Europe’s slow recovery is being offset by increasing headwinds in Asia, creating a mixed near-term outlook for some aftermarket providers, particularly those that rely on widebody flying that is most affected by international travel’s slump, Bank of America analysts report.
“After a tick up in cycles in July, flight cycles for Rolls-Royce’s portfolio have fallen back to levels of May/June, with negative momentum,” an Aug. 23 Bank of America research note said. “This will be a watch item for the next few months, but weaker flight hours will be a risk, in particular for 2022.”
Rolls, which relies heavily on widebody flying, saw flight hours approach 50% of 2019 levels in May and June, rising from 40% from January through April, the analysis calculated. But its heavy reliance on Asia-Pacific carriers—where about 40% of its installed base resides—means ongoing pandemic-related struggles in that region will hit the UK engine-maker particularly hard.
“At a global level, flight cycles have stalled as a percentage of [2019] levels, with progress in Europe offset by the situation in Asia,” Bank of America analysts wrote.

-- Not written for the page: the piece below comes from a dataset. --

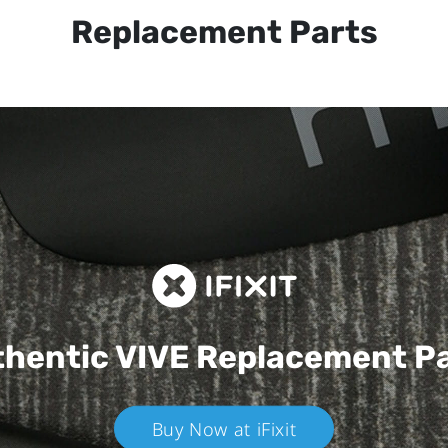
Replacement Parts
hentic VIVE
Replacement P
Buy Now at iFixit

Eurocontrol’s weekly traffic summary for the period ended Aug. 22 has European network traffic down 30% compared to 2019—up 1.1% from the previous week.
Asia is moving the other way. Flight cycles were within 17% of 2019 levels in May. The latest figures, from last week, has them off 46%, Bank of America said. Asia’s struggles will affect narrowbody fleets as well.
Both CFM International and International Aero Engines have more than 30% of their installed base in the region. “Weaker growth in Asia is clearly a watch item for these fleets” for the rest of the year, Bank of America said.
While many aftermarket providers reported strong sequential trends through mid-year and into the near future, warnings on engine overhaul scope, or material usage per shop visit, proliferated during the latest round of earnings calls.
So long as flying activity continues to recover, however, the corresponding reduction in available green time and available inventory should ensure the scope-limit trend is short-lived.
“We expect scope and green time to continue to be a drag,” Bank of America said. “But increasingly attention will turn to 2022, where after almost two years of running down green time and reducing scope, there could be upside risk if demand does continue to improve.”